Slender, glossy-haired, and made up with the precision of a social media influencer, she’s one of Nick Ruckman’s fangirl group, and apparently she thinks he likes me.

All I can say is, I seriously hope not.

I am done with dating. I recently had my heart run over with a bulldozer, then fileted and served up to me on a platter for good measure, by someone I once trusted and adored.

I am not good at romance. I’m good at classwork and writing poetry. I’ll stick to that.

“I was going for the staring at the door all day option; thanks for your concern,” I say, stepping to the side. That earns me a curl of her glossy pink upper lip.

I wait until Becca’s gone in, and then I take a deep breath and walk through the door. As I do, the familiar scent of Nick’s cologne fogs the air. My eyes start to water, and I blink hard. He’s right behind me.

I step out of the way, and he muscles past me and shouts out to his friend Kirk, “Bro! Last night was epic!” Then he stands there looking for a seat. All the seats around Kirk are taken up by jersey chasers.

I need to find a seat that’s not next to him. I’m not up for the olfactory assault today.

Looking for reassurance and a friendly face, I glance at the front of the room, where I know Professor Ito will be writing on the board with her yellow chalk. And I nearly trip over my own feet as I’m walking.

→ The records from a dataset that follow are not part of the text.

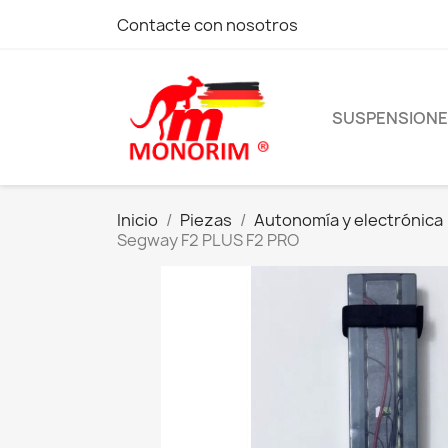
Contacte con nosotros
SUSPENSION
Inicio
Piezas
Autonomía y electrónica
Segway F2 PLUS F2 PRO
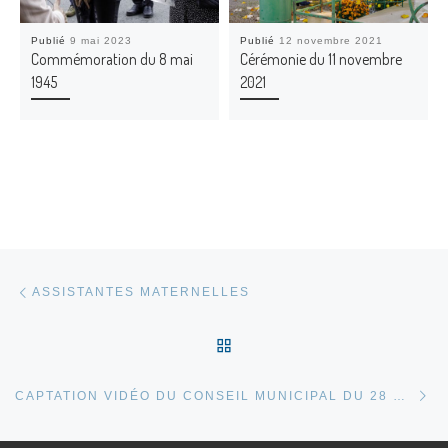
Publié
9 mai 2023
Publié
12 novembre 2021
Commémoration du 8 mai
Cérémonie du 11 novembre
1945
2021
Parcourir les articles
Article précédent
ASSISTANTES MATERNELLES
RETOUR À LA LISTE DES
Ar
CAPTATION VIDÉO DU CONSEIL MUNICIPAL DU 28 OCTOBRE 2021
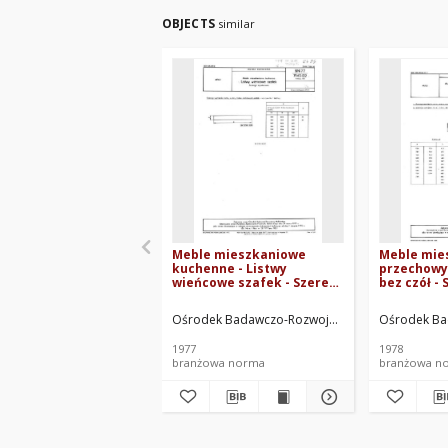
OBJECTS
similar
Meble mieszkaniowe
Meble mie
kuchenne - Listwy
przechowyw
wieńcowe szafek - Szeregi
bez czół - 
wymiarowe BN-77/7142-02
wymiarowe
Arkusz 03
Arkusz 04
Ośrodek Badawczo-Rozwojowy Meblarstwa. Opr
Ośrodek Ba
1977
1978
branżowa norma
branżowa n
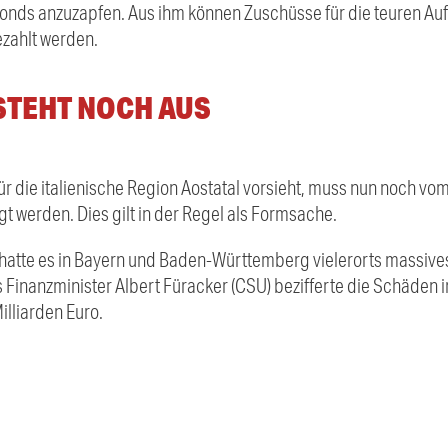
onds anzuzapfen. Aus ihm können Zuschüsse für die teuren A
ahlt werden.
TEHT NOCH AUS
für die italienische Region Aostatal vorsieht, muss nun noch vo
 werden. Dies gilt in der Regel als Formsache.
 hatte es in Bayern und Baden-Württemberg vielerorts massive
Finanzminister Albert Füracker (CSU) bezifferte die Schäden 
illiarden Euro.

Professor Ito is nowhere to be found. Instead, I lay my eyes on Professor Alex Nass. He’s one of the college’s youngest tenured professors ever, at only thirty, with high cheekbones and a Byronic sweep to his thick brown hair. He’s published several successful poetry books, and every girl in the English lit program is in love with him.

I was one of them, once. And for a brief while, I thought he felt the same way about me, until he sent me packing with a barrage of cruel words and low-key threats. I’ve spent months crossing the campus quad to avoid him, and now I’m trapped in the same room as him, and suddenly I feel like Alice in Wonderland after she ate the cake that made her grow.

My stomach plunges right into my shoes.

He glances my way and scowls. I meet his gaze fiercely with a scowl of my own. I’m not going to let him intimidate me. Not again.

“Where’s Professor Ito?” I say loudly.

“Hello to you too, Ruby.” He narrows his eyes at me.

“Again, where’s Professor Ito? That seems like a simple question, Professor.” I put the teensiest bit of sarcastic emphasis on the word professor.